Birds are stunning navigators (a fact long known). But did you know they might be able to visualize Earth’s magnetic field (not sense it … visualize it)? Birds are also stunning athletes; before migration they build muscle mass without exercising, biochemically bulking up (no gym membership for them). The result: a fist-sized sandpiper flies nonstop from northern Canada to Venezuela – the equivalent of running 126 consecutive marathons – without food, drink, or rest. Migrating birds don’t suffer sleep deprivation either.

You may already know that some ruby-throated hummingbirds fly nonstop 600 miles across the Gulf of Mexico. But did you know some sooty shearwaters fly 46,000 miles a year, some Arctic terns 57,000? Both species circumnavigate the oceans of the world. “It’s a helluva road trip,” Weidensaul notes.
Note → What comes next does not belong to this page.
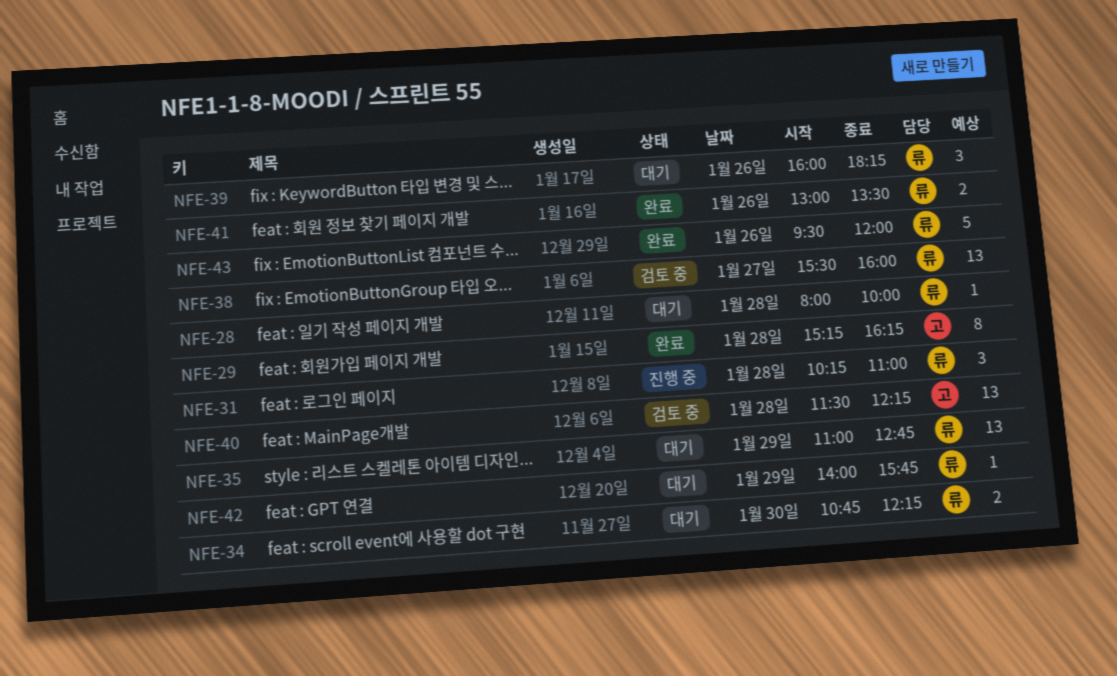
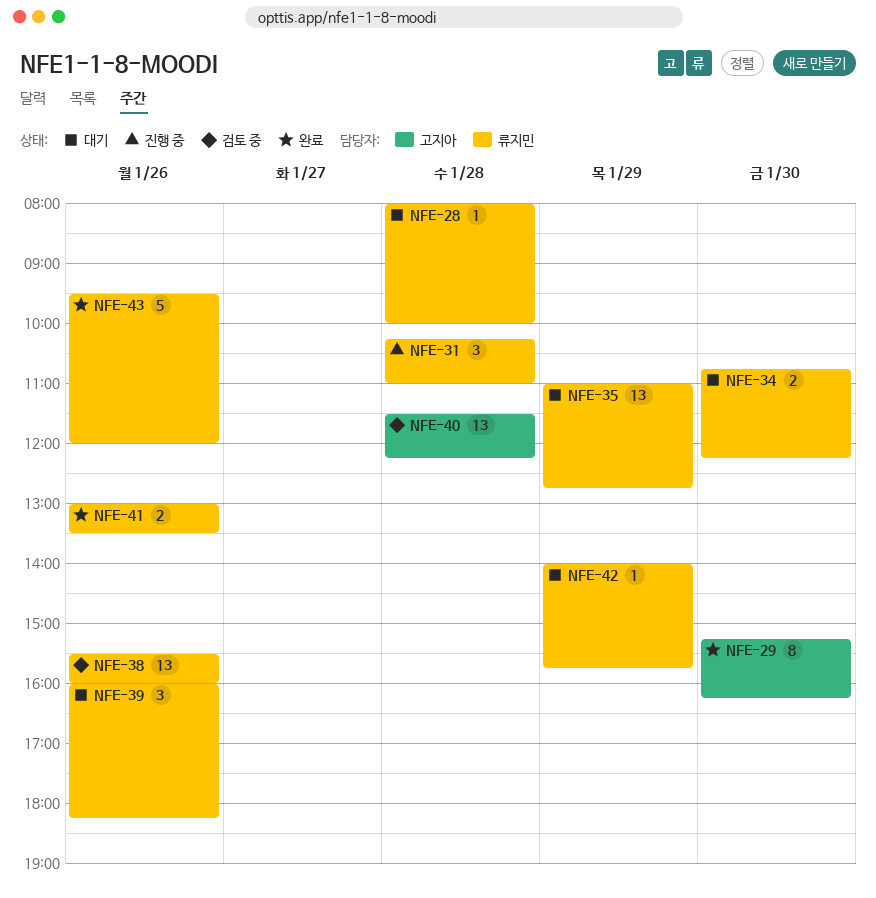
NFE-29, day: Jan 28 -> Jan 30
NFE-38, day: Jan 27 -> Jan 26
While visualizing on Google Earth the day-to-day flight of a gray-cheeked thrush he had banded five years earlier in Denali National Park, an epic 6,500-mile jaunt south down the crooked face of the Western Hemisphere, Weidensaul unleashes awe. “Reverence for a creature that, despite every obstacle we… have placed in its path, continues to hold faith with the wind and the far horizon… Reverence for an endurance and tenacity I cannot… fully comprehend, [leaving] me breathless… [knitting] up the scattered and beleaguered wild places of the world into a seamless whole through the simple act of flight.”

May the robins always pause in my pasture before heading north into uncertain skies.